For the Lewins, civility is the essence of being human. It is what makes communication possible. The absence of civility disturbs them because it can mean anything from rudeness at a table to suicide. Or genocide. I won’t go into this now in any detail but it is bound up with Robert Lewin’s love of the law. He knows the law is vulnerable to the mentality of the people who live by it, but he is concerned to see it evolve toward perfection. He is concerned to be moral. My mother too: she is a refugee, hunted by the Nazis all across Europe as a kid. Who am I to claim privilege by my suffering? After all they’ve done, and never once holding it up to me, why am I so quick to shame them?

“He can’t even get her out of there!” I tell them. “He can’t get her out of a public asylum for wards of the state and bums they pick up off the street.”

“Another twenty-four hours in what happens to be one of the best facilities in the East is not going to hurt your sister,” Duberstein says coolly. “I had a long talk with one of the staff people who, as it happens, took his residency at Jacobi when I was there. It’s a mistake that they admitted her. But the situation is under control.”

“He makes it sound like a personal triumph,”

“Danny.” My mother takes a handkerchief out of her pocketbook. “We’re all under a strain. Please, Danny.”
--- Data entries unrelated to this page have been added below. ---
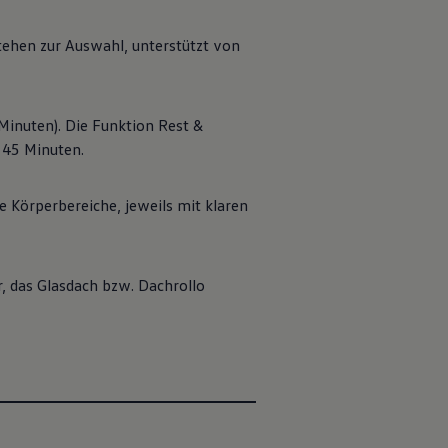
tehen zur Auswahl, unterstützt von
 Minuten). Die Funktion Rest &
 45 Minuten.
e Körperbereiche, jeweils mit klaren
, das Glasdach bzw. Dachrollo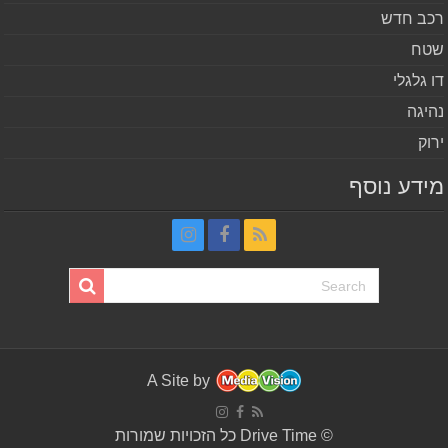
ב חדש
ח
 גלגלי
יגה
וק
דע נוסף
A Site by
© Drive Time כל הזכויות שמורות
Duberstein says: “Why do you resent anyone who tries to help Susan?” He looks keenly at me as befits his question.

“Screw off, Doc. Go find your golf clubs and play a round with Dwight David Eisenhower.” It is a witless, anachronistic retort that astonishes even me. I must be on the edge. Everyone is pale. Even the baby has felt the current. He’s begun to cry. I leave the table.

Daniel leaving the Howard Johnson’s dining room perceived walking ahead of him, toward the crowd of people waiting for a table, the draped aqua ass of the hostess. And a regal ass it was, well girdled, and set on a pair of still-young legs. Her golden beehive bobbed on her neck and wisps of untucked hair at its base intimated dirty times for the lucky dong who happened to be there when all that hair came down. Her arm was raised, and for a moment Daniel thought she made the peace sign with her fingers. But it was a table for two.

Daniel made his way through the hungry families standing on tiptoe. Kids swarmed in front of the candy display. Popcorn lay in the carpet. In the men’s room all the crappers but two required a coin in the slot. On the other side of this wall, Susan had opened her veins and stood over the toilet until she fainted. He tried to get the picture. The sound of fountaining urinals distracted him. He noted on the wall a dispenser which, for twenty-five cents, offered the discriminating customer the choice of a pre-moistened soap-impregnated paper hanky, or a sanitized pocket comb, or a compass from Hong Kong in the form of an automobile tire, or two plastic dog magnets, one black, one white, stuck together in the pack by their magnetized feet.

He went outside. People eating ice-cream cones drifted through the parking lot. A stout woman in a housedress walked a bulldog from the tires of one car to the tires of another. At the gas pumps cars were waiting on line. The sun was out now, late in the afternoon, and the air was close and full of fumes. The thing is, Robert and Lise Lewin do not belong in highway service stops. It is misleading to show them out of their element. Especially when they are not feeling their best.